Bear Island

Bear Island

I squeeze though the rotting stile, the dog went under the peeled pine rail. Back on the lead and we walk the gravelled track. Barbed wire on our right and infinite flat blonde grass on the left. Dotted with black cows, their faces swivel not to me but towards my small predatory companion.

Eagle Creek makes it last half-hearted tumbles just past the fence as it heads to the disciplining edge of our track. And there it meets the track and straightens amongst the cow ravaged willow clumps, fractured, splintered, battered and stomped. 

Bear Island

There amongst the broken willow are the last sentries mother and calf. Black faces with white etchings like brackets outlining their visages parenthetically. They stare with that calm domesticated look, wildness bred out of even their countenance. Standing stubbornly defying passage until I wave my sticks and say in a husky lisp ‘Sissck! Sissick! they start moving and with some more encouragement they trot off alarmed toward the vast grass plain where the others watch the drama. 

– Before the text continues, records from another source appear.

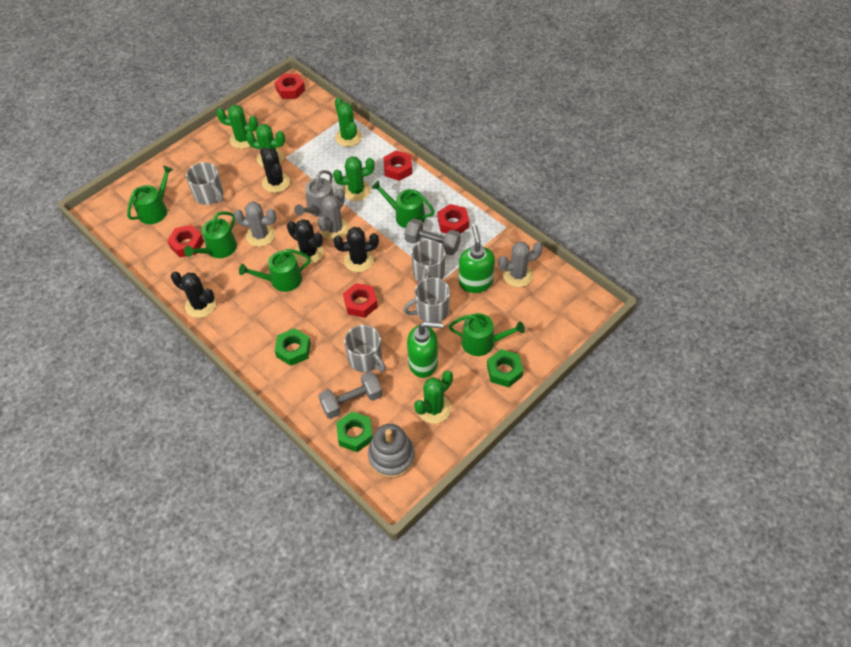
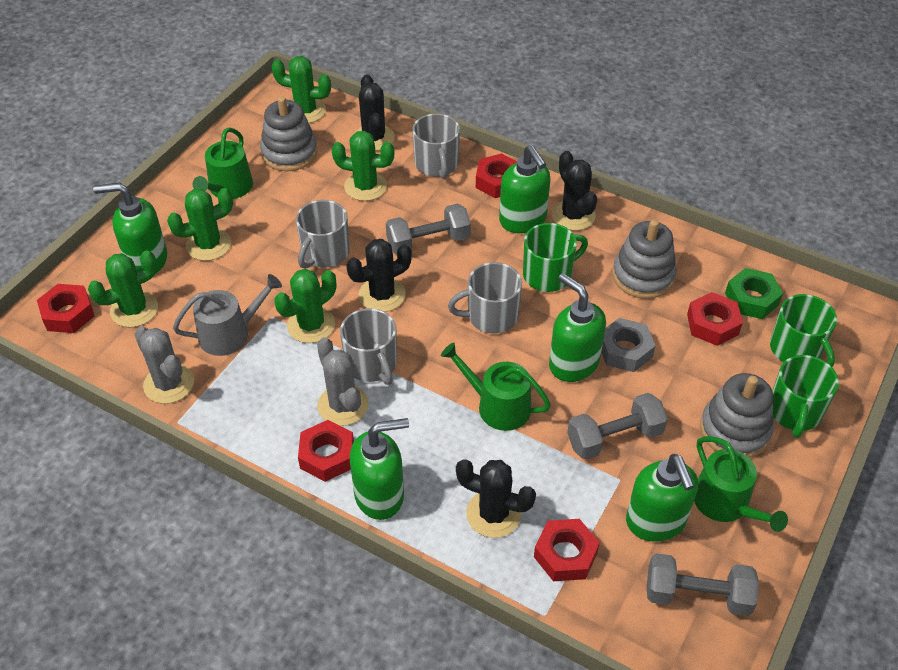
green mug: 0 -> 3
green nut: 3 -> 1
green soap dispenser: 2 -> 5
green watering can: 5 -> 3
grey cactus: 3 -> 2
grey dumbbell: 2 -> 3
grey nut: 0 -> 1
grey stacking toy: 1 -> 3

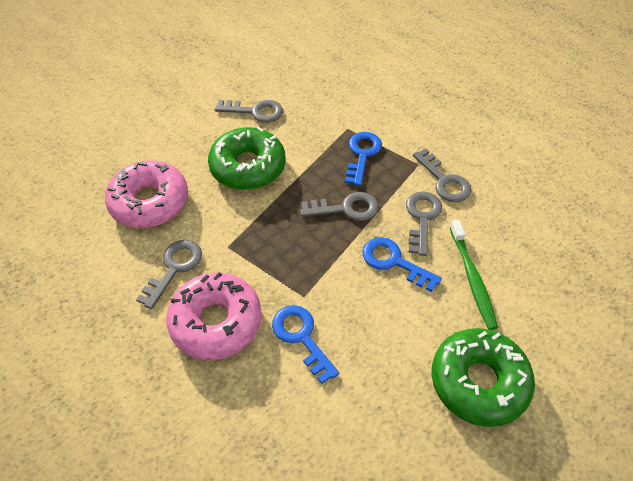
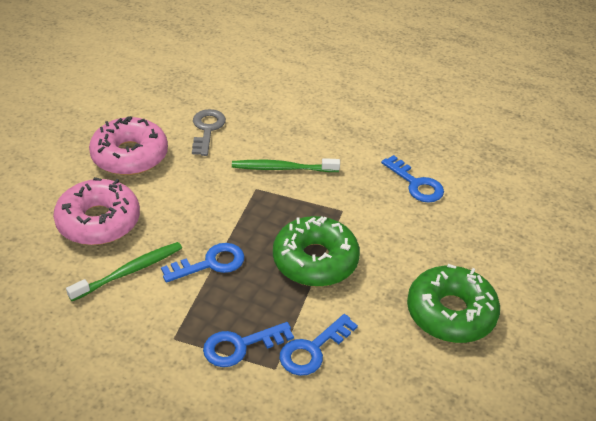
blue key: 3 -> 4
green toothbrush: 1 -> 2
grey key: 5 -> 1

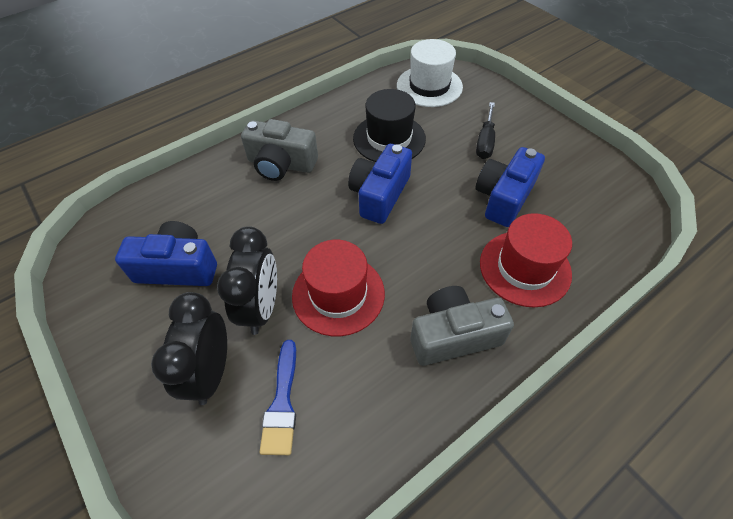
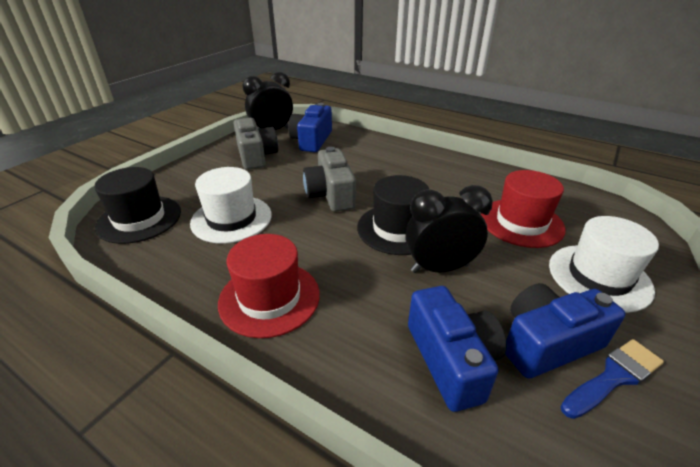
black hat: 1 -> 2
black screwdriver: 1 -> 0
white hat: 1 -> 2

Yesterday they halted our walk as one mother stood in the track dead-center and moved towards us protecting her calf or perhaps not wanting to be parted from the cool shade and water on a hot early October afternoon. We retreated only to try today more emboldened by cool wet weather to disperse the mob. 

Now we had breached the last guard, our march to Bear Island could continue. This long causeway moated on either side marked our journey to a Mont San Michel of aspen aflame in early autumn greens, yellows, oranges, and reds. This fortress of basalt forest-gilded lying in a sea of bullrush, tall marsh grass, sedge, and reed. 

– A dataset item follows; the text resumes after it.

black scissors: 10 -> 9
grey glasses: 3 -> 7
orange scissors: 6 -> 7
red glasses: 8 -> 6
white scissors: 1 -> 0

Caribou Mountains (used to be gold up there...)

For we were on this immense grassy calderic platter. Mountains defined the distant edges and the great grassy sea the flat surface with the magma dome in the center, Bear Island. 

Down the moats were ducks, Mallards mostly as they rose in small flocks of five or eight. Our nearness not so great as to allow identification except by form on the wing. These cautious prey had sense of the reach of shotgun. But for one or two stragglers who might have been shot on the wing from where we walked. 

Mallard in flight.

Soon the gravel track transitioned to thatched path of dense tall grasses. The dog unable to see but straight down the path. The yearning to pounce the thicket at every rustle and stirring, kept short on the lead. 

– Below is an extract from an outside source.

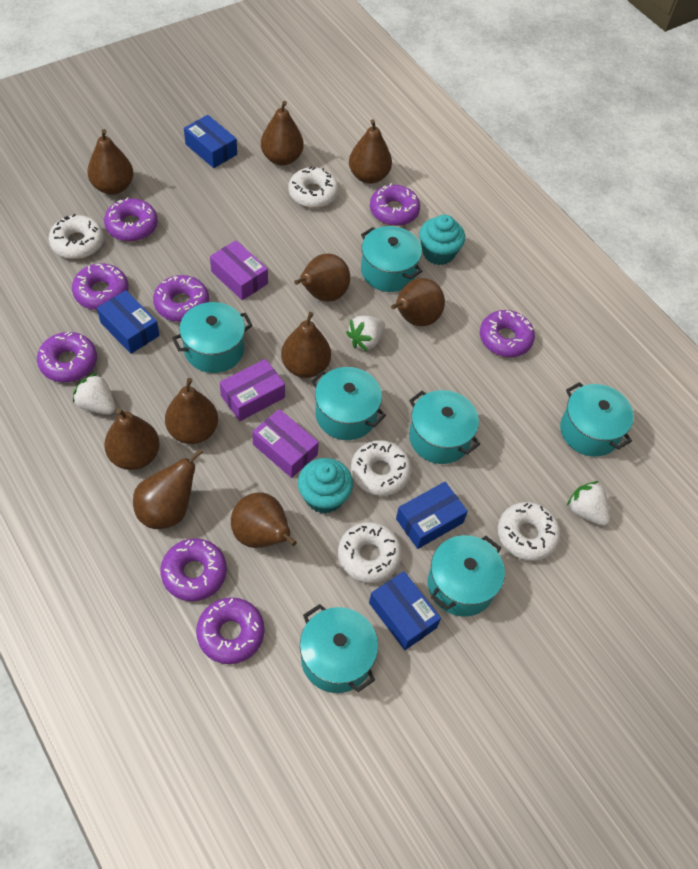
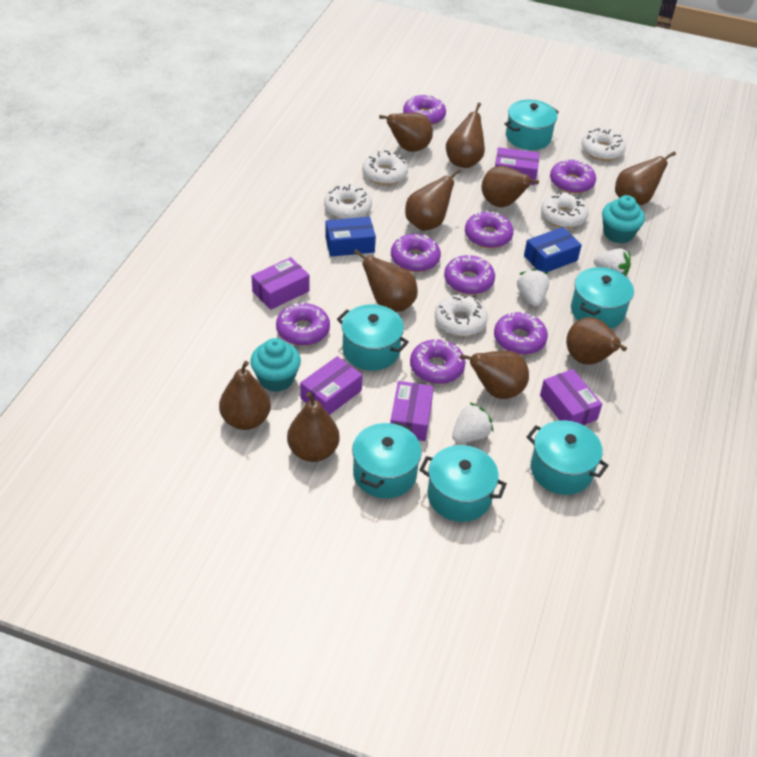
blue box: 4 -> 2
purple box: 3 -> 5
turquoise pot: 7 -> 6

The sky was a mass of meteorological confusion, skeins of rain from purple cloud pregnant with moisture, the winds driving cloud ahead of its draping rainfall. Sunlight bursting unexpectedly warm on wind blushed skin casting theatrical lighting of yellows on distant mountain-sides. Thick white thunderheads billowing over distant peaks. All around a constantly changing colusion of clouded confusion. 

Finally we find the edge of the island and a giant beaver lodge gatehouse-like sits at the end of the causeway. Flattened tracks of grass lead into the aspen thickets, beaver slides. All about chiselled stumps and gnawed bark of white aspen trunks. 

American Robin

We walk the shore of this island where grasses whisper in the wind and lap up to the rocky beach. Thick stands of vibrant aspen carpet the hill above and hide the tops. A raven chortles up there somewhere and the ubiquitous American robins burst out ahead of us. 

The grassy sea around us is pockmarked with pools, channels, and ponds to which we can only imagine from some small glimpses. 

We halt at some strange sound. A wildcat? The whine and groan of a tree leaning against another, the wind bowing some sad notes? No there it is again, the bugling of bull elk, calling their harem and also any rivals. A haunting high pitched wavering whistle ending in an elongated honk.  

This and the darkening sky over the hill signals we should return. Could be heavier rain so donning my rain jacket we walk the two miles back to the truck. We return tired. The defeated sentries have fled the track and stare at us dumbly from the fields as we make our way back. 

We have visited a small part of a huge otherworld. One where if you can’t fly or float may as well be on another planet. An inaccessible alien world perfect home to its denizens. Where the secret lives and struggles happen with little human notice or care. The eagle, harrier, raven, lark, wren, blackbird. Duck, coot, swan, and crane. Coyote, fox. Elk, deer, moose.